Find all pairs that sum to a target value

Question

I've been looking through this example which is a supposedly faster way of matching than using multiple loops. I've seen an explanation here but it makes absolutely no sense to me.

Can someone please break this down for me and what target - arr[i] is been used for?

const arr = [7, 0, -4, 5, 2, 3];

const twoSum = (arr, target) => {
  let map = {}
  let results = [];
  for (let i=0; i<arr.length; i++) {
    if (map[arr[i]] !== undefined) {
      results.push([map[arr[i]], arr[i]])
    } else {
      map[target - arr[i]] = arr[i];
    }
  }
  return results;
}
console.log('twoSum = ', twoSum(arr, 5));

Answer 1

There seems to be a mistake in the explanation you linked to: where it says, "Our new key/value pair is 5: 5. Our hash map now contains two entries: {7: -2, 5: 5}." The new key/value (and this is achieved correctly in the code) is 5: 0.

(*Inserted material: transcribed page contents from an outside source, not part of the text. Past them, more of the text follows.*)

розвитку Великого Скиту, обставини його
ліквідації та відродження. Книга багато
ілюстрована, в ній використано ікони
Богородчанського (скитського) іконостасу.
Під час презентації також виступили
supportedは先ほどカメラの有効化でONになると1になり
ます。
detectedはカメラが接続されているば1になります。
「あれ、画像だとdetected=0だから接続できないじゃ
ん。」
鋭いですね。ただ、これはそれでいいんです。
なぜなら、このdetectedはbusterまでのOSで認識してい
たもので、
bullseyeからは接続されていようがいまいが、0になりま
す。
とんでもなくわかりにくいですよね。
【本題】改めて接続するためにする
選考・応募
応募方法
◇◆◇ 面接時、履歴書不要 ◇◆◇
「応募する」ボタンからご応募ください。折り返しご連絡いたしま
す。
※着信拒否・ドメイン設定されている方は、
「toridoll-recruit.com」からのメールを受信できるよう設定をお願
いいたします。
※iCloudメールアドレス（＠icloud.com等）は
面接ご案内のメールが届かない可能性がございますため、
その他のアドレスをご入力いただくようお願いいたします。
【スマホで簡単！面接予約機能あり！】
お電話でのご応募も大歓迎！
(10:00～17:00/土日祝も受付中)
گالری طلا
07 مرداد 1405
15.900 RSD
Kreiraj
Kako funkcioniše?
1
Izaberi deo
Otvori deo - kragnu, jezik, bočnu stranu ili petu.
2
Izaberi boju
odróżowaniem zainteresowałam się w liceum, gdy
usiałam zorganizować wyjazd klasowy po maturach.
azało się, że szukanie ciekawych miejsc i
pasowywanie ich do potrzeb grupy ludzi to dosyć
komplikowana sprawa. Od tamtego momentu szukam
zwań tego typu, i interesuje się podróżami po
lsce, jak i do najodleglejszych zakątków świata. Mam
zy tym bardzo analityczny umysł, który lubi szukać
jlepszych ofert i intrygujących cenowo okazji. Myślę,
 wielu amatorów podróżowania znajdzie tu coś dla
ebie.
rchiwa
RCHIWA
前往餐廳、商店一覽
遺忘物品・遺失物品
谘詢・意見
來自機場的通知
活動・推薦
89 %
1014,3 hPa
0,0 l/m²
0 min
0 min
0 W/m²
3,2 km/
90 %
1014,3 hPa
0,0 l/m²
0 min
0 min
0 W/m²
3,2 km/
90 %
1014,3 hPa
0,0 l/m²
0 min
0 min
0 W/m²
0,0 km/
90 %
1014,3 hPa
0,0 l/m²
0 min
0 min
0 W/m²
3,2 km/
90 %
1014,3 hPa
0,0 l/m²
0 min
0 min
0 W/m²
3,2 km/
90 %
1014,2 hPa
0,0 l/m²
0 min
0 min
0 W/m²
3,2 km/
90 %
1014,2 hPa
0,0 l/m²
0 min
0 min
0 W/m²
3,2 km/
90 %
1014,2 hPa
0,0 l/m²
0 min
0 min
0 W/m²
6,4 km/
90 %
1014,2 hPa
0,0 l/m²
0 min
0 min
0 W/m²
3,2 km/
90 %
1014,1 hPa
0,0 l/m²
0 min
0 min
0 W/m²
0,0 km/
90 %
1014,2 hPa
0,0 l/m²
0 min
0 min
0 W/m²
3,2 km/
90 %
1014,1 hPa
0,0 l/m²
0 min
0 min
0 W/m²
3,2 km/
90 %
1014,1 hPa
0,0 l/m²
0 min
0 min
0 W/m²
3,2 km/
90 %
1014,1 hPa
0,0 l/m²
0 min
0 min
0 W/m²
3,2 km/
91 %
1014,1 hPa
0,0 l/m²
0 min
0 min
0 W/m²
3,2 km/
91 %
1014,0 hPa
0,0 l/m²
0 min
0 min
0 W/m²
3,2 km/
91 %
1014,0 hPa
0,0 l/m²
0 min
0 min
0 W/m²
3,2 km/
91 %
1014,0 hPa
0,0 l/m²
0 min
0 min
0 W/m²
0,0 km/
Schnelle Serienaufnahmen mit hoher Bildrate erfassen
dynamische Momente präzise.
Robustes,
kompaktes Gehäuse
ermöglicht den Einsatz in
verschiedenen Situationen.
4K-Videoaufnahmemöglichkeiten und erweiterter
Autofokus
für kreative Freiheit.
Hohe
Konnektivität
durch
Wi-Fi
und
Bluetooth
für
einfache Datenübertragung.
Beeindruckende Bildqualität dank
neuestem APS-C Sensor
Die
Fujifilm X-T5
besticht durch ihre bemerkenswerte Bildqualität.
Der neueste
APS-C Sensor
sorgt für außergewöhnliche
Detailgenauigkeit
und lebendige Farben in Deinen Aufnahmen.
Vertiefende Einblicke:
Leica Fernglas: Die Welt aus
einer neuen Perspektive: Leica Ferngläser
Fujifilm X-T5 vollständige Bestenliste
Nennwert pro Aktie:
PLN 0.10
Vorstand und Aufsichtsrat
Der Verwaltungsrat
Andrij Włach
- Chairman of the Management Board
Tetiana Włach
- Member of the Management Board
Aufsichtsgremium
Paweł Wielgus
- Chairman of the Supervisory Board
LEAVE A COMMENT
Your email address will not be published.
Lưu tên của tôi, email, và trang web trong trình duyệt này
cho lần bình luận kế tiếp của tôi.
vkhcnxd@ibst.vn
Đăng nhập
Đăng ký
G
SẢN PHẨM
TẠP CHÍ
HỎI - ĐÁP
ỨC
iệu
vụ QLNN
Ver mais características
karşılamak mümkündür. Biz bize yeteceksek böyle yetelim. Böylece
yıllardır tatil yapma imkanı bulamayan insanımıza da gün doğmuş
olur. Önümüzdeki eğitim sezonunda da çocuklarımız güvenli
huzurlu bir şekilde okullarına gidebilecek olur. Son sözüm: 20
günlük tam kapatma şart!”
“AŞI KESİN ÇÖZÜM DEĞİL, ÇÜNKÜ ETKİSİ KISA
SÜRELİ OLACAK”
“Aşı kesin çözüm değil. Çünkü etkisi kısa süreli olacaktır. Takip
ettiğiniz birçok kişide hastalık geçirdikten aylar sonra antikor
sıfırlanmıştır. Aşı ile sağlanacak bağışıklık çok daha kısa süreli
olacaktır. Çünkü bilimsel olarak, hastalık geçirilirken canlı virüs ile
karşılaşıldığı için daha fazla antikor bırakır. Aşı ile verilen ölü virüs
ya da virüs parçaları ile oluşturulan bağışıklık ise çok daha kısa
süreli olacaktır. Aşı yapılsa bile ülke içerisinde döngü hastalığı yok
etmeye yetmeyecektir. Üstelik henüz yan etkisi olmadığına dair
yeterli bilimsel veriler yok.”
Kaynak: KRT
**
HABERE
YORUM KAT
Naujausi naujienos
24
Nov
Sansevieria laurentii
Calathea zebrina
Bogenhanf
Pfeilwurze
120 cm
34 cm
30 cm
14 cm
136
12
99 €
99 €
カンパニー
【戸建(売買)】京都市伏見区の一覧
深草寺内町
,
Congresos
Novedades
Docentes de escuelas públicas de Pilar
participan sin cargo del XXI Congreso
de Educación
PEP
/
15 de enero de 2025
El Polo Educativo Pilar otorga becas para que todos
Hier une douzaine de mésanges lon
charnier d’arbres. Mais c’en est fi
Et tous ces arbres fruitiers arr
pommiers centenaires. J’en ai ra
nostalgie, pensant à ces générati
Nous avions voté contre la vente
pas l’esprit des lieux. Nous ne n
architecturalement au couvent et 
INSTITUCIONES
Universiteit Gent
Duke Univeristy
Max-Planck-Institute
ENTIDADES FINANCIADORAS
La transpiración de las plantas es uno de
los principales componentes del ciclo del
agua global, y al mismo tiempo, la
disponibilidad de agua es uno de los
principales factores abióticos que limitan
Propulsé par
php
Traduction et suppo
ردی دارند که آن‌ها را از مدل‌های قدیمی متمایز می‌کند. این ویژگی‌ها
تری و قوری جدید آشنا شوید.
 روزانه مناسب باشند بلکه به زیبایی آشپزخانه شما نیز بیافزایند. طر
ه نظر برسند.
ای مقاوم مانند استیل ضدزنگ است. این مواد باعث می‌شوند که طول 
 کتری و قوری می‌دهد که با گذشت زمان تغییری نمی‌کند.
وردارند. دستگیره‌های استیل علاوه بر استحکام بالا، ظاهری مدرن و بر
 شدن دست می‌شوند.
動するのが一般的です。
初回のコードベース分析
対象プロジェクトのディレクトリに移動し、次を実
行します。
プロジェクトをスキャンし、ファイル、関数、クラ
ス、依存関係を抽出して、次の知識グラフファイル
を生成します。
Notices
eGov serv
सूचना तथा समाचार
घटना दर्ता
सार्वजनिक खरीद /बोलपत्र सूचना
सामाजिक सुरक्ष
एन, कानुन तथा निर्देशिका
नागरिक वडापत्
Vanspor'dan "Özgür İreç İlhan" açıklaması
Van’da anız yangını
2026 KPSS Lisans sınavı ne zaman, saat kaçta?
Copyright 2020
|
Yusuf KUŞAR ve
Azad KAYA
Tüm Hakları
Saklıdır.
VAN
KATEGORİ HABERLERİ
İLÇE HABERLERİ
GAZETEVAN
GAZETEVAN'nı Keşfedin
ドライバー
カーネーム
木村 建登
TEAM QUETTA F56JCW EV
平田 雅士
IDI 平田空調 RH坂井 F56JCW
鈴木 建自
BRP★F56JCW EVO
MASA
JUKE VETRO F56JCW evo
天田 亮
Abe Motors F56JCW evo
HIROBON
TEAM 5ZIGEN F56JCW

To understand how it works suppose our array is [2, 6, 3] and the target is 5. Once we see 2, we'd like to know if the array has its partner that together sums to 5.

x + 2 = 5
x = 5 - 2
x = 3

So we're looking for 3. Now, the JavaScript map object allows us to efficiently retrieve a value if we know its key. So we set our key to 3 - this way if we see a 3 later, we can quickly respond. Remember that we haven't seen 3 yet. We're just setting the key to quickly alert us if we see it that we've seen its partner, 2, already.

Now we continue along the array. We pass by 6 but there's no key 6 in the map so we add it to the map and continue. When we get to 3, we say, "Aha!", the map having 3 is alerting us that we've seen its partner that together sums to 5. We push the result, 3 (the current arr[i]) and the value stored in the map under the 3 key (map[arr[i]]), which was the 2 we saw earlier.

Answer 2

The algorithm is creating pairs by examining the currently processed item with previously seen items.

So, it requires a memory for the previously seen items, and that's why map factors into the solution.

Let's analyse the loop in the solution:

  for (let i=0; i<arr.length; i++) {
    if (map[arr[i]] !== undefined) {
      results.push([map[arr[i]], arr[i]])
    } else {
      map[target - arr[i]] = arr[i];
    }
  }

It's equivalent to the following:

  for ( let i = 0; i < arr.length; i++ ) {

    // Any item in the array that's not in the memory
    // 1. should primarily be stored
    // 2. such that it's potential pair is stored as a key that's mapped to a value which is the item
    if ( map[ arr[ i ] ] === undefined ) {
      map[ target - arr[ i ] ] = arr[ i ];

      // Examine pairs only in iterations with odd numbered indices.
      // Why? - For the first iteration, the memory is empty...
      continue;
    }

    // this item’s pair is known, so store the pair in the result list
    results.push( [ map[ arr[ i ] ], arr[ i ] ] );
}

Answer 3

You could even make it more faster, without storing of the actual value, because you are looking for a two values and one is known, you know the other as well.

const
    arr = [7, 0, -4, 5, 2, 3],
    twoSum = (arr, target) => {
        let map = {},
            results = [];

        for (let i = 0; i < arr.length; i++) {
            if (map[arr[i]]) {                           // straight check
                results.push([target - arr[i], arr[i]]); // take delta
                continue;
            }
            map[target - arr[i]] = true;
        }
        return results;
    };

console.log('twoSum = ', twoSum(arr, 5));

Answer 4

Suppose target is t. Given a value x in the array, you want to know if there exists a value t - x in the array, in which case the sum is t - x + x = t.

So you go through the array, to mark the fact you see x in the array you mark the entry t - x in a map. Later when you encounter t - x in the array you check entry t - x in the map, and if it is populated then you know you previously saw x, which means you have the pair x and t - x. The way I just described it sounds like two loops through the array, but you can do these two things in just one loop and it works the same.

If a map entry is populated then you previously saw its pair value, if not populated you mark the map to see if you encounter that pair value later.